Before discussing the results, we have first to address some methodological issues. Results were obtained in epileptic patients in whom cross-interferences may occur between sleep oscillations and epileptogenic mechanisms.29 In epileptic neurons of mesial temporal lobe, higher firing rates and increased synchronous firing have been observed during SWS and paradoxical sleep compared with wakefulness.30 At a macroscopic level, the activation of interictal epileptic discharges by sleep spindles is well kown.31 Enhanced spindle activity has been described in the epileptic hemisphere in patients suffering from partial epilepsy.32 Nevertheless, the spindle characteristics we observed in our study did not differ from those reported in scalp EEG studies of non-epileptic subjects. Moreover, as indicated in Methods, two neurologists (co-authors of the present article) discarded independently the recordings showing interictal spiking activity. The antiepileptic medications taken by the patients can also interfere with electrogenesis, but most of these treatments are only known to modulate spindle density.33 Lastly, all patients included in this study suffer from focal epilepsy and are candidates to a surgical curative treatment. This implies that after successful resection of the “epileptic focus” the brain of these patients will return to a non-epileptic, or rather a non-epileptogenic, status. The situation would have been quite different in the context of idiopathic generalized epilepsy, where epileptogenesis (which is likely to be genetically determined in this type of epilepsy) represents a characteristic supposed to be common to all, or most of, thalamocortical circuits.34 Thus, although we are unable to bring evidence that epileptic and non-epileptic brains generate spindles in a similar fashion, spindles recorded in the non-epileptogenic cortical areas of our patients look usable for approaching sleep spindle physiology.

Another issue concerns the new methods of signal analysis we developed.

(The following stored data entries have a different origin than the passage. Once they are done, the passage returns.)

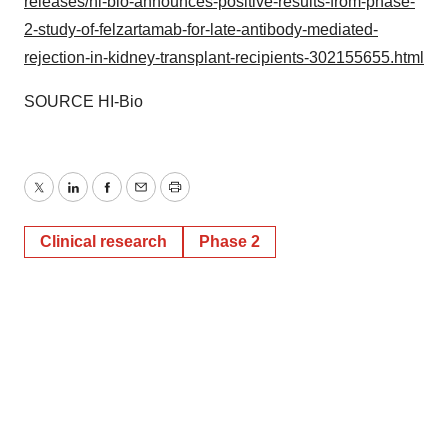
releases/hi-bio-announces-positive-results-from-phase-
2-study-of-felzartamab-for-late-antibody-mediated-
rejection-in-kidney-transplant-recipients-302155655.html
SOURCE HI-Bio
Twitter
LinkedIn
Facebook
Email
Print
Clinical research
Phase 2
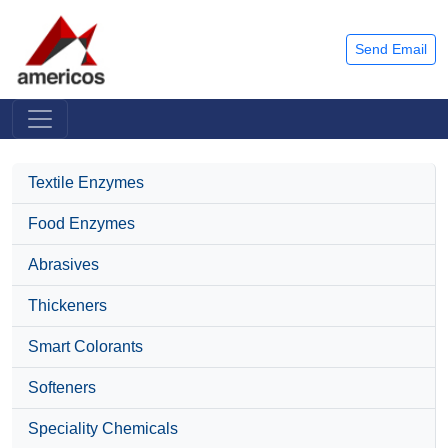
Send Email
Textile Enzymes
Food Enzymes
Abrasives
Thickeners
Smart Colorants
Softeners
Speciality Chemicals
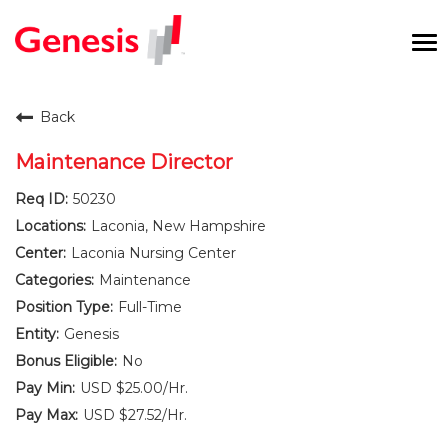
To
na
Careers Home
Back
Benefits and Perks
Maintenance Director
50230
International RN Program
Laconia, New Hampshire
New Graduates
Laconia Nursing Center
Maintenance
Career Pathways
Full-Time
Genesis
Current Employees
No
USD $25.00/Hr.
Returning Candidate
USD $27.52/Hr.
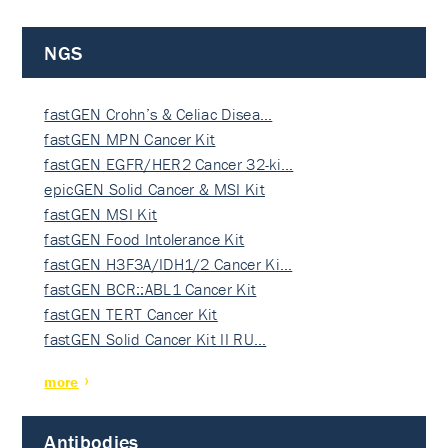
NGS
fastGEN Crohn’s & Celiac Disea…
fastGEN MPN Cancer Kit
fastGEN EGFR/HER2 Cancer 32-ki…
epicGEN Solid Cancer & MSI Kit
fastGEN MSI Kit
fastGEN Food Intolerance Kit
fastGEN H3F3A/IDH1/2 Cancer Ki…
fastGEN BCR::ABL1 Cancer Kit
fastGEN TERT Cancer Kit
fastGEN Solid Cancer Kit II RU…
more
Antibodies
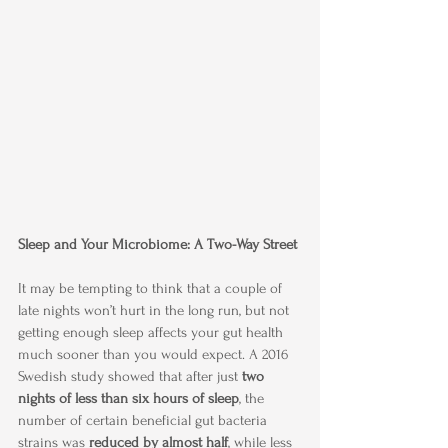
Sleep and Your Microbiome: A Two-Way Street
It may be tempting to think that a couple of 
late nights won’t hurt in the long run, but not 
getting enough sleep affects your gut health 
much sooner than you would expect. A 2016 
Swedish study showed that after just 
two 
nights of less than six hours of sleep
, the 
number of certain beneficial gut bacteria 
strains was
 reduced by almost half
, while less 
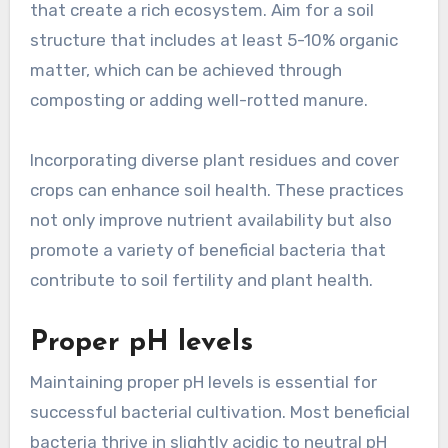
that create a rich ecosystem. Aim for a soil
structure that includes at least 5-10% organic
matter, which can be achieved through
composting or adding well-rotted manure.
Incorporating diverse plant residues and cover
crops can enhance soil health. These practices
not only improve nutrient availability but also
promote a variety of beneficial bacteria that
contribute to soil fertility and plant health.
Proper pH levels
Maintaining proper pH levels is essential for
successful bacterial cultivation. Most beneficial
bacteria thrive in slightly acidic to neutral pH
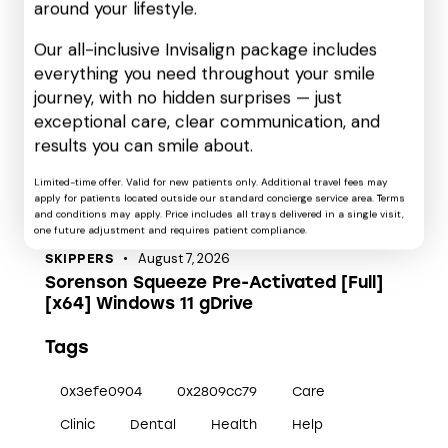
around your lifestyle.
Skippers
(12)
Our all-inclusive Invisalign package includes
Uncategorized
(175)
everything you need throughout your smile
VL
(9)
journey, with no hidden surprises — just
exceptional care, clear communication, and
Recent Posts
results you can smile about.
August 7, 2026
CARTOONS
Limited-time offer. Valid for new patients only. Additional travel fees may
Koori no Jouheki 2nd Season 2026 2160𝚙
apply for patients located outside our standard concierge service area. Terms
MP4 M𝐚gn𝐞t L𝐢nk
and conditions may apply. Price includes all trays delivered in a single visit,
one future adjustment and requires patient compliance.
August 7, 2026
SKIPPERS
Sorenson Squeeze Pre-Activated [Full]
[x64] Windows 11 gDrive
Tags
0x3efe0904
0x2809cc79
Care
Clinic
Dental
Health
Help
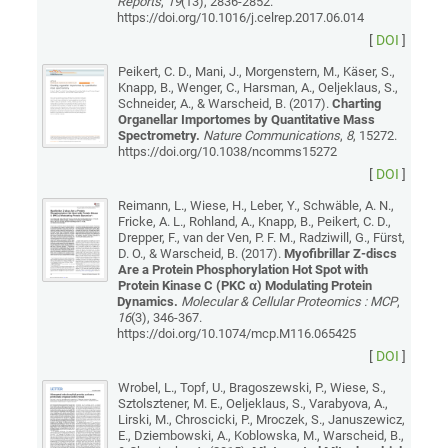
Reports
,
19
(13), 2836-2852.
https://doi.org/10.1016/j.celrep.2017.06.014
[
DOI
]
Peikert, C. D., Mani, J., Morgenstern, M., Käser, S.,
Knapp, B., Wenger, C., Harsman, A., Oeljeklaus, S.,
Schneider, A., & Warscheid, B. (2017).
Charting
Organellar Importomes by Quantitative Mass
Spectrometry.
Nature Communications
,
8
, 15272.
https://doi.org/10.1038/ncomms15272
[
DOI
]
Reimann, L., Wiese, H., Leber, Y., Schwäble, A. N.,
Fricke, A. L., Rohland, A., Knapp, B., Peikert, C. D.,
Drepper, F., van der Ven, P. F. M., Radziwill, G., Fürst,
D. O., & Warscheid, B. (2017).
Myofibrillar Z-discs
Are a Protein Phosphorylation Hot Spot with
Protein Kinase C (PKC α) Modulating Protein
Dynamics.
Molecular & Cellular Proteomics : MCP
,
16
(3), 346-367.
https://doi.org/10.1074/mcp.M116.065425
[
DOI
]
Wrobel, L., Topf, U., Bragoszewski, P., Wiese, S.,
Sztolsztener, M. E., Oeljeklaus, S., Varabyova, A.,
Lirski, M., Chroscicki, P., Mroczek, S., Januszewicz,
E., Dziembowski, A., Koblowska, M., Warscheid, B.,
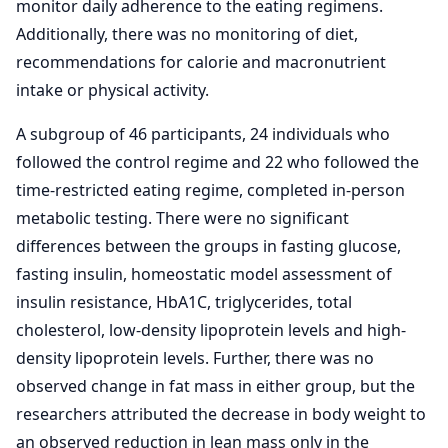
monitor daily adherence to the eating regimens.
Additionally, there was no monitoring of diet,
recommendations for calorie and macronutrient
intake or physical activity.
A subgroup of 46 participants, 24 individuals who
followed the control regime and 22 who followed the
time-restricted eating regime, completed in-person
metabolic testing. There were no significant
differences between the groups in fasting glucose,
fasting insulin, homeostatic model assessment of
insulin resistance, HbA1C, triglycerides, total
cholesterol, low-density lipoprotein levels and high-
density lipoprotein levels. Further, there was no
observed change in fat mass in either group, but the
researchers attributed the decrease in body weight to
an observed reduction in lean mass only in the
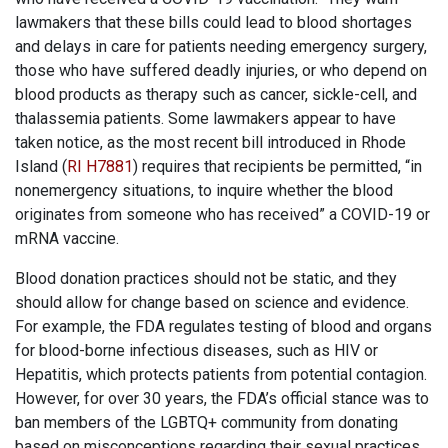
lawmakers that these bills could lead to blood shortages
and delays in care for patients needing emergency surgery,
those who have suffered deadly injuries, or who depend on
blood products as therapy such as cancer, sickle-cell, and
thalassemia patients. Some lawmakers appear to have
taken notice, as the most recent bill introduced in Rhode
Island (
RI H7881
) requires that recipients be permitted, “in
nonemergency situations, to inquire whether the blood
originates from someone who has received” a COVID-19 or
mRNA vaccine.
Blood donation practices should not be static, and they
should allow for change based on science and evidence.
For example, the FDA regulates testing of blood and organs
for blood-borne infectious diseases, such as HIV or
Hepatitis, which protects patients from potential contagion.
However, for over 30 years, the FDA’s official stance was to
ban members of the LGBTQ+ community from donating
based on misconceptions regarding their sexual practices.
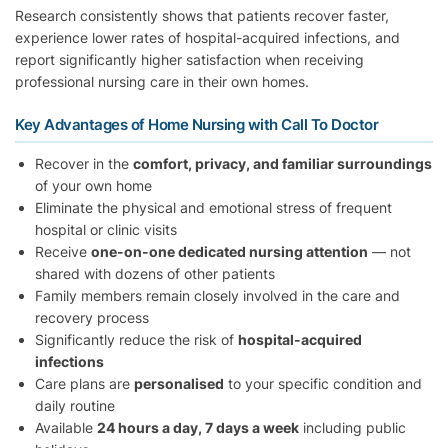
Research consistently shows that patients recover faster,
experience lower rates of hospital-acquired infections, and
report significantly higher satisfaction when receiving
professional nursing care in their own homes.
Key Advantages of Home Nursing with Call To Doctor
Recover in the
comfort, privacy, and familiar surroundings
of your own home
Eliminate the physical and emotional stress of frequent
hospital or clinic visits
Receive
one-on-one dedicated nursing attention
— not
shared with dozens of other patients
Family members remain closely involved in the care and
recovery process
Significantly reduce the risk of
hospital-acquired
infections
Care plans are
personalised
to your specific condition and
daily routine
Available
24 hours a day, 7 days a week
including public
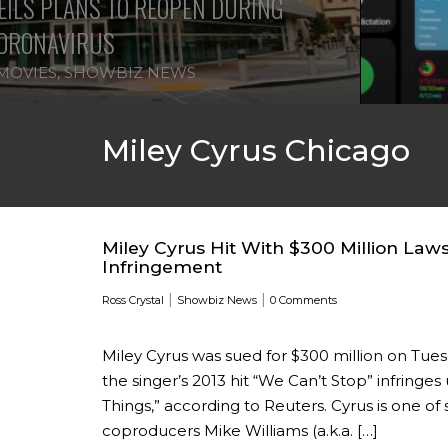
ILS PLANS TO REOPEN DURING
ORONAVIRUS
MOVIES
,
SHOWBIZ NEWS
Miley Cyrus Chicago
Miley Cyrus Hit With $300 Million Laws
Infringement
|
|
Ross Crystal
Showbiz News
0 Comments
Miley Cyrus was sued for $300 million on Tu
the singer’s 2013 hit “We Can’t Stop” infring
Things,” according to Reuters. Cyrus is one of 
coproducers Mike Williams (a.k.a. […]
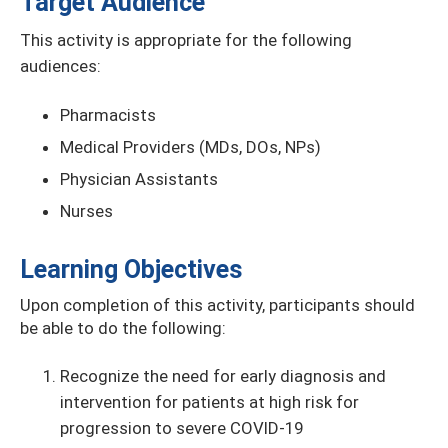
Target Audience
This activity is appropriate for the following
audiences:
Pharmacists
Medical Providers (MDs, DOs, NPs)
Physician Assistants
Nurses
Learning Objectives
Upon completion of this activity, participants should
be able to do the following:
Recognize the need for early diagnosis and
intervention for patients at high risk for
progression to severe COVID-19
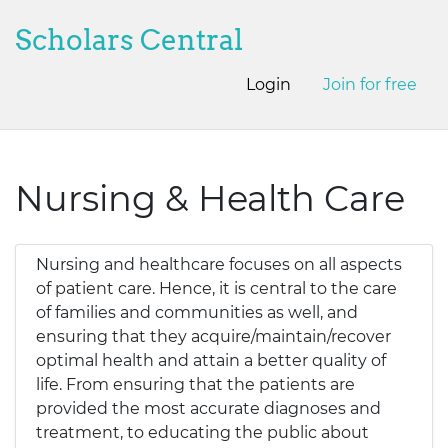
Scholars Central
Login
Join for free
Nursing & Health Care
Nursing and healthcare focuses on all aspects
of patient care. Hence, it is central to the care
of families and communities as well, and
ensuring that they acquire/maintain/recover
optimal health and attain a better quality of
life. From ensuring that the patients are
provided the most accurate diagnoses and
treatment, to educating the public about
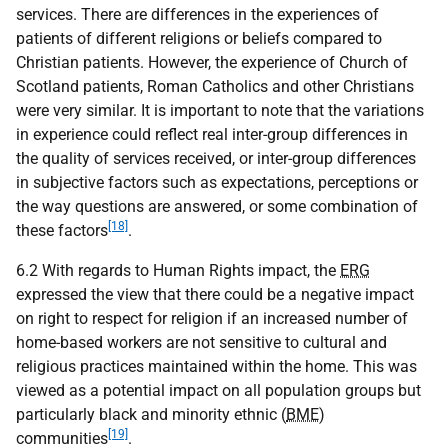
services. There are differences in the experiences of
patients of different religions or beliefs compared to
Christian patients. However, the experience of Church of
Scotland patients, Roman Catholics and other Christians
were very similar. It is important to note that the variations
in experience could reflect real inter-group differences in
the quality of services received, or inter-group differences
in subjective factors such as expectations, perceptions or
the way questions are answered, or some combination of
[18]
these factors
.
6.2 With regards to Human Rights impact, the
ERG
expressed the view that there could be a negative impact
on right to respect for religion if an increased number of
home-based workers are not sensitive to cultural and
religious practices maintained within the home. This was
viewed as a potential impact on all population groups but
particularly black and minority ethnic (
BME
)
[19]
communities
.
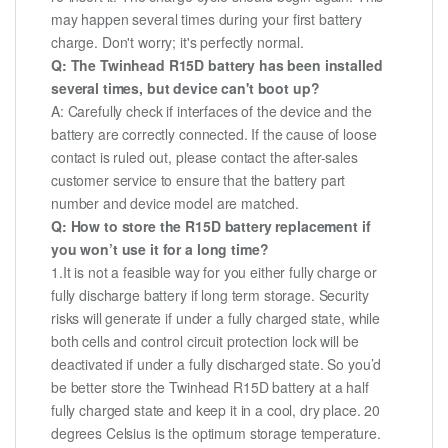
may happen several times during your first battery
charge. Don't worry; it's perfectly normal.
Q: The Twinhead R15D battery has been installed
several times, but device can't boot up?
A: Carefully check if interfaces of the device and the
battery are correctly connected. If the cause of loose
contact is ruled out, please contact the after-sales
customer service to ensure that the battery part
number and device model are matched.
Q: How to store the R15D battery replacement if
you won’t use it for a long time?
1.It is not a feasible way for you either fully charge or
fully discharge battery if long term storage. Security
risks will generate if under a fully charged state, while
both cells and control circuit protection lock will be
deactivated if under a fully discharged state. So you’d
be better store the Twinhead R15D battery at a half
fully charged state and keep it in a cool, dry place. 20
degrees Celsius is the optimum storage temperature.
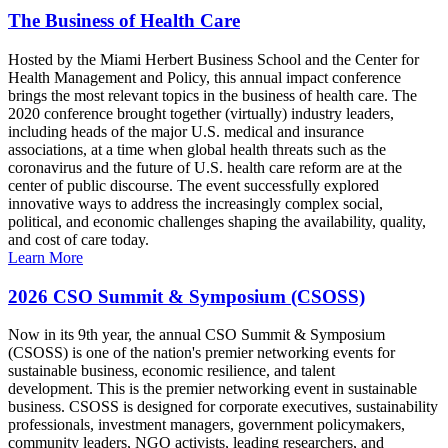
The Business of Health Care
Hosted by the Miami Herbert Business School and the Center for
Health Management and Policy, this annual impact conference
brings the most relevant topics in the business of health care. The
2020 conference brought together (virtually) industry leaders,
including heads of the major U.S. medical and insurance
associations, at a time when global health threats such as the
coronavirus and the future of U.S. health care reform are at the
center of public discourse. The event successfully explored
innovative ways to address the increasingly complex social,
political, and economic challenges shaping the availability, quality,
and cost of care today.
Learn More
2026 CSO Summit & Symposium (CSOSS)
Now in its 9th year, the annual CSO Summit & Symposium
(CSOSS) is one of the nation's premier networking events for
sustainable business, economic resilience, and talent
development. This is the premier networking event in sustainable
business. CSOSS is designed for corporate executives, sustainability
professionals, investment managers, government policymakers,
community leaders, NGO activists, leading researchers, and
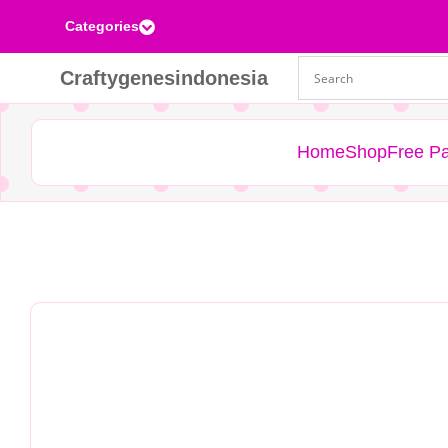
Categories

Craftygenesindonesia
Home
Shop
Free Pa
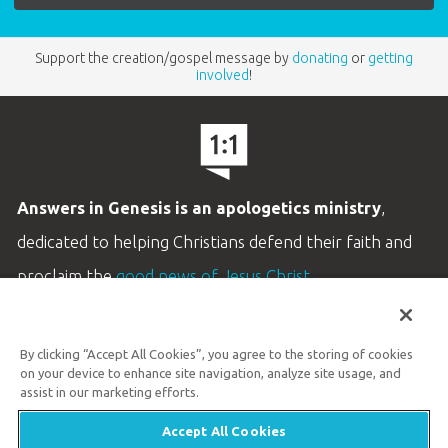
Support the creation/gospel message by
donating
or
getting
involved
!
Answers in Genesis is an apologetics ministry
,
dedicated to helping Christians defend their faith and
proclaim the
good news of Jesus Christ
.
LEARN MORE
By clicking “Accept All Cookies”, you agree to the storing of cookies
Customer Service
on your device to enhance site navigation, analyze site usage, and
800.778.3390
assist in our marketing efforts.
Accept All Cookies
Available Monday–Friday | 9 AM–5 PM ET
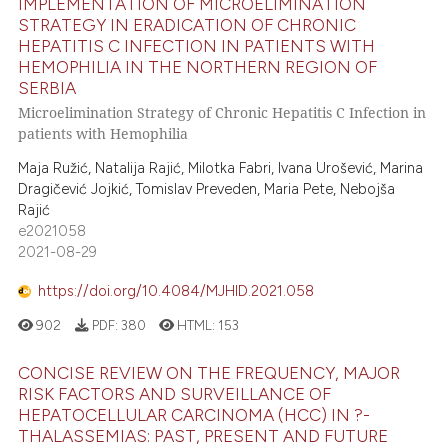
IMPLEMENTATION OF MICROELIMINATION
STRATEGY IN ERADICATION OF CHRONIC
HEPATITIS C INFECTION IN PATIENTS WITH
HEMOPHILIA IN THE NORTHERN REGION OF
SERBIA
Microelimination Strategy of Chronic Hepatitis C Infection in
patients with Hemophilia
Maja Ružić, Natalija Rajić, Milotka Fabri, Ivana Urošević, Marina
Dragičević Jojkić, Tomislav Preveden, Maria Pete, Nebojša
Rajić
e2021058
2021-08-29
https://doi.org/10.4084/MJHID.2021.058
902
PDF:
380
HTML:
153
CONCISE REVIEW ON THE FREQUENCY, MAJOR
RISK FACTORS AND SURVEILLANCE OF
HEPATOCELLULAR CARCINOMA (HCC) IN ?-
THALASSEMIAS: PAST, PRESENT AND FUTURE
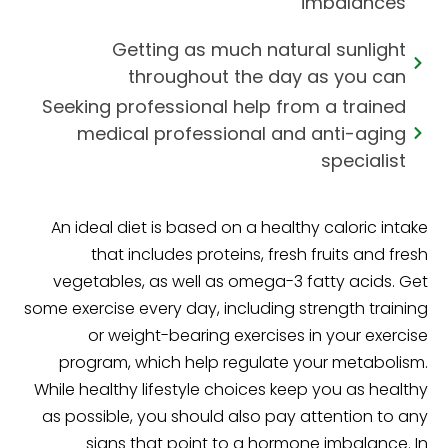
imbalances
Getting as much natural sunlight
throughout the day as you can
Seeking professional help from a trained
medical professional and anti-aging
specialist
An ideal diet is based on a healthy caloric intake
that includes proteins, fresh fruits and fresh
vegetables, as well as omega-3 fatty acids. Get
some exercise every day, including strength training
or weight-bearing exercises in your exercise
program, which help regulate your metabolism.
While healthy lifestyle choices keep you as healthy
as possible, you should also pay attention to any
signs that point to a hormone imbalance. In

Automatic detection of spindles could misclassify some oscillations as spindles. However, the reliability of the software detection of spindles was counterchecked by a careful visual examination of the oscillations. We chose selective automatic detection criteria in order to reach a high detection specificity (approximately 95%), to the detriment of the detection sensitivity, which was, however, 85%. This procedure entailed the risk of spindle density underestimation. Nevertheless, this slight decrease in detection sensibility probably did not introduce any bias in the quantification of the fast/slow spindle density ratio, which was similar to that reported in scalp EEG studies.20

To our knowledge, the present study is the first in which sleep spindle density and frequency have been studied in relation to their topography using intra-cortical electrodes in the human brain. Nakumara et al., using electrocorticographic surface recordings, have shown that low-frequency spindle oscillations around 12 Hz were widely distributed across orbital, medial, dorsolateral prefrontal cortices and frontal pole.21 These authors reported that spindle frequency peak value in frontal sites was slower than that observed at the midline central site [Cz] (13.5 Hz), but no postcentral deep recording sites were available in their study. We observed similar results in prefrontal sites and added information about posterior fast spindles. These results confirm scalp EEG and magnetoencephalographic studies, which described two or three types of spindles.14,15,20,35 Differences between spindles not only concern frequency and density but also homeostatic and circadian regulation, as well as pharmacologic and hormonal modulation or maturation during life.3,16,3639 Moreover, learning-dependent increase in spindle density has shown local specificity, depending on the type of the pre-sleep learning task. Verbal memory retention has been positively correlated to an increase in the low-frequency sleep spindle density in left frontocentral areas, motor-skills tasks with spindle activity in contralateral central area, and spatial visuomotor task with fast-spindle activity in parietal areas.4043

What could be the mechanism generating differences in spindle frequencies? It has been shown that spindle bursting oscillations emerge from reciprocal interactions between GABA-ergic inhibitory nucleus reticularis thalamic neurons and excitatory thalamocortical relay neurons.44 The reticular thalamic nucleus acts as a pacemaker, which induces rhythmic hyperpolarization and consecutive rebound depolarization secondary to low threshold calcium spike activation in thalamocortical neurons. Thalamocortical neurons connect to neurons in different cortical areas giving rise to the spindle waves.45 A change in ion channel conductance of thalamocortical neurons projecting on frontal and parieto-occipital cortex may thus explain spindle frequency differences between these two cortical regions.8 Slow and fast spindles could thus emerge from distinct thalamocortical networks involving, respectively, the reticular nucleus, mediodorsal and anterior thalamic nuclei, prefrontal, orbito-frontal, anterior insular, and anterior cingulate cortices for slow cortical spindle oscillations, and the reticular nucleus, ventral lateral, and posterior thalamic nuclei including pulvinar, precentral, postcentral, parietal, occipital, and temporal cortices for fast posterior spindles.4648 However, our results are not in favor of an abrupt change in spindle frequency between anterior and posterior recording sites, but rather show a progressive rostro-caudal modulation in spindle frequency and density. This finding suggests that cortico-cortical and cortico-thalamic connections could modulate the spindling activity generated by reticulo-thalamic and thalamocortical neurons. This hypothesis is supported by several studies in animals showing an important role of cortico-thalamic connections in sleep spindle generation.49,50 The recent study of Nir et al. also argues for local modulation of thalamocortical activity in SWS.22 Finally, the study of Debay et al. suggests an influence of peripheral sensory inputs on spindle density, which increases when the synaptic bombardment of thalamocortical neurons by retinal ganglion cells decreases.51 Thus the caudo-rostral modulation of spindle density and frequency may result from a complex interplay of intrinsic properties and extrinsic modulation of thalamocortical and corticothalamic neurons.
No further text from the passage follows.